Ōmu Komachi
Ōmu Komachi ( Japanese 鸚鵡 小 町 ), Papagai Komachi , reciprocal Komachi , is the title of a Nō drama by Zeami . The play, one of the five about the celebrated poet Ono no Komachi , is a third play in the Nō category.
Preliminary remark
The following people occur:
- Waki: Priest Yukiie (行家)
- Shite: Young woman
action
- Prelude: Yukiie appears with naming flute. Mention of names: “In the service of Yōzei, I am the new Dainagon Yukiie. The emperor, who values poetry above all, has heard that Ono no Komachi, who has no equal in it, has now been living lonely in Tenpel Sekidera for a hundred years. He sends me to her with a poem I wrote to express his participation. "
- Ono no Komachi appears with an orchestral sound. The lonely old poet is portrayed.
- Conversation. The imperial poem is presented. Praise and thanks. Reply with slight change (ōmu-gaeshi) of the same. The poem (in free transfer): “High in the clouds (ie in the imperial palace) once did not change, (you) lived in the emperor's place” (in glorious times) “you often think of it (longing, loving) ? “Komachi changes the questioning ya into the surely answering zo in an extremely skilful way .
- Increase.

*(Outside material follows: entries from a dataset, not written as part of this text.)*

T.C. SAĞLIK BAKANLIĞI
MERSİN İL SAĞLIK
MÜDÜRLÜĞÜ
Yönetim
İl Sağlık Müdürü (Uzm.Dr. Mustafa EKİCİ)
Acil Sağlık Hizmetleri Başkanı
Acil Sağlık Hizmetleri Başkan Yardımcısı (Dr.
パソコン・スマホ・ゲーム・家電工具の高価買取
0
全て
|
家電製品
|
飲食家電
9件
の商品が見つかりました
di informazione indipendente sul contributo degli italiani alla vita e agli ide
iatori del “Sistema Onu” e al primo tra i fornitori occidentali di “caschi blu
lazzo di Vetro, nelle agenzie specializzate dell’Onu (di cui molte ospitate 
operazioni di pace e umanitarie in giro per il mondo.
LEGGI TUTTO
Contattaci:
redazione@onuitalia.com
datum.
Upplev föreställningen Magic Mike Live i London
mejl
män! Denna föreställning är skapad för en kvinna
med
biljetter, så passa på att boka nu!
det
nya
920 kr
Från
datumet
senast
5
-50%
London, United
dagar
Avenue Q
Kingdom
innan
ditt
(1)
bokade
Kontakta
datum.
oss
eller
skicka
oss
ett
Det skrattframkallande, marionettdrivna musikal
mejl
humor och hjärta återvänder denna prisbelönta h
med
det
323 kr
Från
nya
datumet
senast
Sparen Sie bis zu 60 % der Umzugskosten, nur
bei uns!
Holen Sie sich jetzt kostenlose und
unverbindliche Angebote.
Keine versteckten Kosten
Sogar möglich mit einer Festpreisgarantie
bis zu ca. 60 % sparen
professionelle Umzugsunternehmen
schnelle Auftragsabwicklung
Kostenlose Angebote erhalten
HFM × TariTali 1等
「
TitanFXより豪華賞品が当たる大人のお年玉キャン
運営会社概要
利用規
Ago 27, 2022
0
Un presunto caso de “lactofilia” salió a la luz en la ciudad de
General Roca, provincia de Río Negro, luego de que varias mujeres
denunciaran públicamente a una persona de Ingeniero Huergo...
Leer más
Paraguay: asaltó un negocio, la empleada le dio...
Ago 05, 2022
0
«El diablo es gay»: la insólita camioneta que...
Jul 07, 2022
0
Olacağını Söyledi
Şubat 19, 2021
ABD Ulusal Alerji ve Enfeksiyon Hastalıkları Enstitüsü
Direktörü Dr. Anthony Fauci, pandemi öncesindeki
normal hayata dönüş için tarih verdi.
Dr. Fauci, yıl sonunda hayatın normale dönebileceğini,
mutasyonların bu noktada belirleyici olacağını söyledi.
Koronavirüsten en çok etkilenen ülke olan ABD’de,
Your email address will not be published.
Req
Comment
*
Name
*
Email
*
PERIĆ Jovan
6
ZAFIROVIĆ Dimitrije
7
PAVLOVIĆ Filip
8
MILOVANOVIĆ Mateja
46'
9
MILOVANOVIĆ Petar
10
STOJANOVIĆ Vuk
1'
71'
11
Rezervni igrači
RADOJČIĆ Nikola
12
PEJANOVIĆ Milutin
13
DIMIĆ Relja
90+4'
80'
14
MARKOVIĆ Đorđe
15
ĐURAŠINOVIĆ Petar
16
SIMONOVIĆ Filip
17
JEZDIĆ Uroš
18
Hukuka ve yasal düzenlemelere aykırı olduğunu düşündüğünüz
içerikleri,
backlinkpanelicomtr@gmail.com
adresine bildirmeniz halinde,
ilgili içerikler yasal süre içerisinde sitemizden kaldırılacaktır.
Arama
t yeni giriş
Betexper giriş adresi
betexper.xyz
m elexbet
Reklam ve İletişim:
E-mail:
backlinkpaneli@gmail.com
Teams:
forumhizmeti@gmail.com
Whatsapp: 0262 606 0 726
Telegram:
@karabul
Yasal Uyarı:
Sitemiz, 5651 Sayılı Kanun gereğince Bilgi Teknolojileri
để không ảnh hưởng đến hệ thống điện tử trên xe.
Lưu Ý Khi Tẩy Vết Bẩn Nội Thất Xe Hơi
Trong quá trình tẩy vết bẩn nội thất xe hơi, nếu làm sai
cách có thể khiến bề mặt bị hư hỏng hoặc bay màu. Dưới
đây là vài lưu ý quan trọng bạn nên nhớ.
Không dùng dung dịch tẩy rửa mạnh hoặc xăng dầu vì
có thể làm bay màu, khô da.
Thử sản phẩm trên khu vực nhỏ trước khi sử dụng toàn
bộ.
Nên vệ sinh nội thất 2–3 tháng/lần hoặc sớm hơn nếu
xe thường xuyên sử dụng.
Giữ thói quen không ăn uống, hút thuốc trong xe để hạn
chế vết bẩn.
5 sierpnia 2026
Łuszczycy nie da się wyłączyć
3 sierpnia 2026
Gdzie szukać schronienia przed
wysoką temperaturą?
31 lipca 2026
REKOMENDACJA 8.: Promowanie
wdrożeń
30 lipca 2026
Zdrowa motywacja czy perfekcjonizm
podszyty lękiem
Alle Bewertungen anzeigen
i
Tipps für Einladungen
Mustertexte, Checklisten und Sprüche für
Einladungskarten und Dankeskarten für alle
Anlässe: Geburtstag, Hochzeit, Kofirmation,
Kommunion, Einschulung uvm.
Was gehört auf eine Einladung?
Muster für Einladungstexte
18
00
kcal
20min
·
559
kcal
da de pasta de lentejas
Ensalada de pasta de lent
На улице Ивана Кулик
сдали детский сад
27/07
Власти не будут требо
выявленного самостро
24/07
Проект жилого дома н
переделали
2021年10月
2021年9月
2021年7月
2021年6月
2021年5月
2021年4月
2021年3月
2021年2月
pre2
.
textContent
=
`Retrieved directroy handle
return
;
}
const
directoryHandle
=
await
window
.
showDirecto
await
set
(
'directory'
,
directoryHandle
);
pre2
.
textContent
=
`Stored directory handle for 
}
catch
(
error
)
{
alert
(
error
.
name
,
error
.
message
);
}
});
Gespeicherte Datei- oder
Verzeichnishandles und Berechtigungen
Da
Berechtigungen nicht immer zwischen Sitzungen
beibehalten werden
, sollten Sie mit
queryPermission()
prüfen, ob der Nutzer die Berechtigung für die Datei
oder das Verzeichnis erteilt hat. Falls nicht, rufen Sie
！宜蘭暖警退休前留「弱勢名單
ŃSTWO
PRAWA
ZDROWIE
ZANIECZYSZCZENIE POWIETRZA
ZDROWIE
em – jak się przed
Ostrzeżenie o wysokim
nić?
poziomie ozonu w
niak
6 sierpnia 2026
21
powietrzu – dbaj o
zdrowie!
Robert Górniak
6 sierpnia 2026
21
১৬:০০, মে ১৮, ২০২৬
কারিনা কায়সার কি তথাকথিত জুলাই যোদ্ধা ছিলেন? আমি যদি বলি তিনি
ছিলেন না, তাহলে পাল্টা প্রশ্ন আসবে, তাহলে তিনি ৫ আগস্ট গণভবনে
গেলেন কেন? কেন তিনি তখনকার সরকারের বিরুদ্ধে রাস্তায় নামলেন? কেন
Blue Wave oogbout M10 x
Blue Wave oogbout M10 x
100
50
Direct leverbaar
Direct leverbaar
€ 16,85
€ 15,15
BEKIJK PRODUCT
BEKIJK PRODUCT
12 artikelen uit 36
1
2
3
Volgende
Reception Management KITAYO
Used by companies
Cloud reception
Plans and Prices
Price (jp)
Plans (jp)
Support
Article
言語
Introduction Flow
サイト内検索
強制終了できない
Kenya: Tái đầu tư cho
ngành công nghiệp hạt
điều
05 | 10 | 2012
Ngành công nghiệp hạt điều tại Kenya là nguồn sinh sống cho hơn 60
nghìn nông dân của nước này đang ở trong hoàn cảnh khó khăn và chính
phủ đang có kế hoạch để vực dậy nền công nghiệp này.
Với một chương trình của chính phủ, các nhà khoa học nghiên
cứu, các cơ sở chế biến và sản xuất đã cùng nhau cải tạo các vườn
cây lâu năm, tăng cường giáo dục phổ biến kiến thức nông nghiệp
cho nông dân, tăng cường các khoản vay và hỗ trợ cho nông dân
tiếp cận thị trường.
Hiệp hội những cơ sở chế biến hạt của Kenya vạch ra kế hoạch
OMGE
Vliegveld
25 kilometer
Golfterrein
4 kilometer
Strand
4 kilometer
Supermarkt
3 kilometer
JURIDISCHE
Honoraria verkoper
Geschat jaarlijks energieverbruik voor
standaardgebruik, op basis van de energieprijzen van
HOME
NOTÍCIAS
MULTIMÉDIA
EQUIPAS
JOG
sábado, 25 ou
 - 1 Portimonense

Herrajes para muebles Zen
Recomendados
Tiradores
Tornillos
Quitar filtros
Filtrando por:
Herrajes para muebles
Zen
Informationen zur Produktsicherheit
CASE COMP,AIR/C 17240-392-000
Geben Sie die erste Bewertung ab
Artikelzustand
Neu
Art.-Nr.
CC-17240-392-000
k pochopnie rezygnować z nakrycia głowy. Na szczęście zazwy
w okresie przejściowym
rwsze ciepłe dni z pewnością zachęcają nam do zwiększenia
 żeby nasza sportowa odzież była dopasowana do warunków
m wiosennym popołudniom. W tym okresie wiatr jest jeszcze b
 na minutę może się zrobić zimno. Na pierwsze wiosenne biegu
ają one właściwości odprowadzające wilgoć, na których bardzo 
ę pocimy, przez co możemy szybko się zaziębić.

Talking about poetry Komachi, Yukiie brings up Narihira (業 平) and his Hōraku no mai (法 楽 舞) in honor of the deity of the Jewel Ford Island Temple , namely Tamatsushima myōjin (玉 津 島 明 神), who are considered one of the three protective deities of poetry is revered. This goes over in a natural way into the presented rhythm, plastic, dance in the manner of Narihira's Hōraku no mai, performed by the old, once celebrated woman, culminating in a poetry lecture on poems (waka) and the ōmu-gaeshi.
- Painful farewell to Yukiie's lonely figure Komachi. Final choir.
Remarks
- ↑ Woodcut by Tsukioka Kōgyo (月 岡 耕 漁; 1869–1924).
- ↑ According to Bohner, the highlight of this Nō is the poem in reply: this Nō is unique in comparison to the other Komachi-Nō.
- ↑ Ariwara no Narihira (在 原 業 平; 825-880) was a Japanese waka poet and aristocrat.
literature
- Hermann Bohner: Ōmu-Komachi In: Nō. The individual Nō. German Society for Natural History and Ethnology of East Asia, Tōkyō 1956. Commission publisher Otto Harrassowitz, Wiesbaden. Pp. 323 to 325.